Sesi kulaklarımızda yankılanıyor, jest ve mimikleri belleğimizde canlanıyor.”

***

Kitapta, sıkça Milli Mücadele, kurtuluş, kuruluş günlerimizle ilgili anekdotlara yer verilmiş.
‘Şiirli Yastık’, Suriye dönüşü işgal günlerinde İstanbul’da Atatürk’ün Pera Palas’ta geçirdiği bir haftanın öyküsüyle başlıyor. Mustafa Kemal’e hayasızca saldıranlar bu öyküyü okusunlar da O’nun düşmanı bile olamayacaklarını görsünler!

“Tıbbiye Çiçekleri”, Haydarpaşa Tıp Fakültesi’ndeki yurtsever öğrencileri aktarıyor. “Cephane Sandığı”nda ise “Atatürk’ü Samsun’a götüren vapurun hangi Bandırma vapuru olduğu” sorusuna yanıt buluyoruz (Birden fazla Bandırma Vapuru vardır kayıtlarda.)

“Yere Batsın Saraylar”da tıbbiyelilerin direniş mitingleri yer alır.

Cumhuriyet’in ilk milli eğitim bakanlarından Dr. Reşit Galip’in yaşam öyküsü de müthiştir.

‘Şiirli Yastık’ta portreler de yazmış Sunay Akın. Adları anılmayan kahramanların gizli kalmış hikayeleri, inanılmaz rastlantılar söz konusu portrelerde.

Dr. Cemil Topuzlu, Dr. Celalettin Algan, Victoria ve Joaquin Rodrigo, Halet Çambel gibi önemli isimler anlatılmış. Trabzon’daki çocukluk günlerine de uzanmış Maçkalı Sunay.
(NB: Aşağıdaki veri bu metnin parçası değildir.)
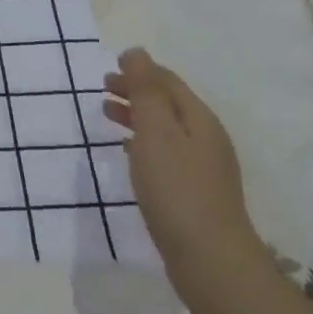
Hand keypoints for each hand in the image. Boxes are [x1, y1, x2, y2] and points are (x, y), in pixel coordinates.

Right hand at [104, 48, 262, 274]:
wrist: (209, 260)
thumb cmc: (176, 189)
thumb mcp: (156, 131)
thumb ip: (145, 90)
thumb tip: (136, 53)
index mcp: (199, 119)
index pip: (168, 82)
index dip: (140, 70)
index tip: (110, 67)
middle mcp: (206, 139)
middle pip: (168, 104)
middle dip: (136, 91)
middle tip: (103, 88)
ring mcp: (203, 168)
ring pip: (165, 129)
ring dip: (137, 116)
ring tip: (107, 115)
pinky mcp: (194, 194)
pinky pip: (165, 154)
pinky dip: (142, 143)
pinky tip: (128, 152)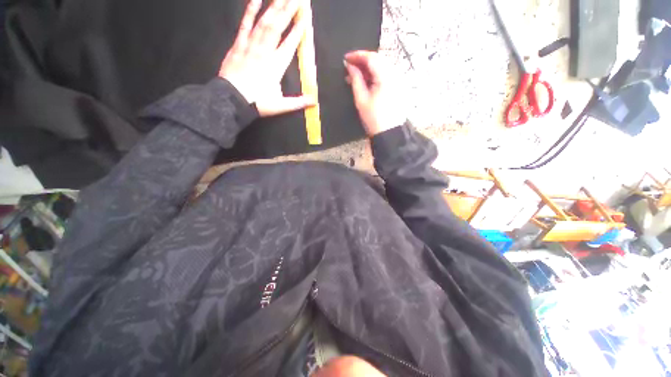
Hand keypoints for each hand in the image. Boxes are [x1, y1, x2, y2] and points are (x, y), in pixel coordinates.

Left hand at [219, 0, 314, 116]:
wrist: (232, 100)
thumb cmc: (258, 103)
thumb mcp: (281, 106)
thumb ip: (298, 102)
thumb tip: (314, 101)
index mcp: (276, 67)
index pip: (290, 45)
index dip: (298, 31)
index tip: (305, 18)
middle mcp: (265, 52)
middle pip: (278, 28)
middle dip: (288, 11)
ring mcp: (251, 46)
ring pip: (264, 23)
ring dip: (274, 7)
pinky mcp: (238, 44)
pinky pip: (245, 24)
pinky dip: (250, 11)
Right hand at [344, 51, 404, 136]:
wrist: (389, 132)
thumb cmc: (375, 119)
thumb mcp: (361, 99)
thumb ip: (355, 80)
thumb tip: (350, 66)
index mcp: (386, 77)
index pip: (371, 57)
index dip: (357, 55)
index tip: (346, 58)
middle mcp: (394, 75)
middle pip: (377, 59)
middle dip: (362, 61)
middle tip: (349, 67)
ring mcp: (398, 80)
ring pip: (381, 66)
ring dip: (368, 68)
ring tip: (355, 76)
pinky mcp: (398, 86)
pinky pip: (385, 74)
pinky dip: (374, 75)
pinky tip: (366, 81)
Öykülerde anılar dostluk, dayanışma, bitimsiz sevgi öğeleriyle harmanlanmış. Yazar; anlatsa da, anılara da başvursa da kitabın sonuna küçük bir kaynakça koymuş.

Metin Celal’in Hürriyet’teki yazısındaki şu tespitine biz de katılıyoruz; “Kitabı bir kere okumakla olmuyor, o kadar bilgilerle ve benim gibi tarihi severseniz, tarihi değiştiren kişilerle dolu ki, iki belki de üç kere okumanız gerekecek veya 'bugün hangi Kitap' sorusuna cevabınız Şiirli Yastık olabilecektir. Okumaya başlayınca, elinizden düşüremeyeceğiniz kesin bir kitap diyebilirim.”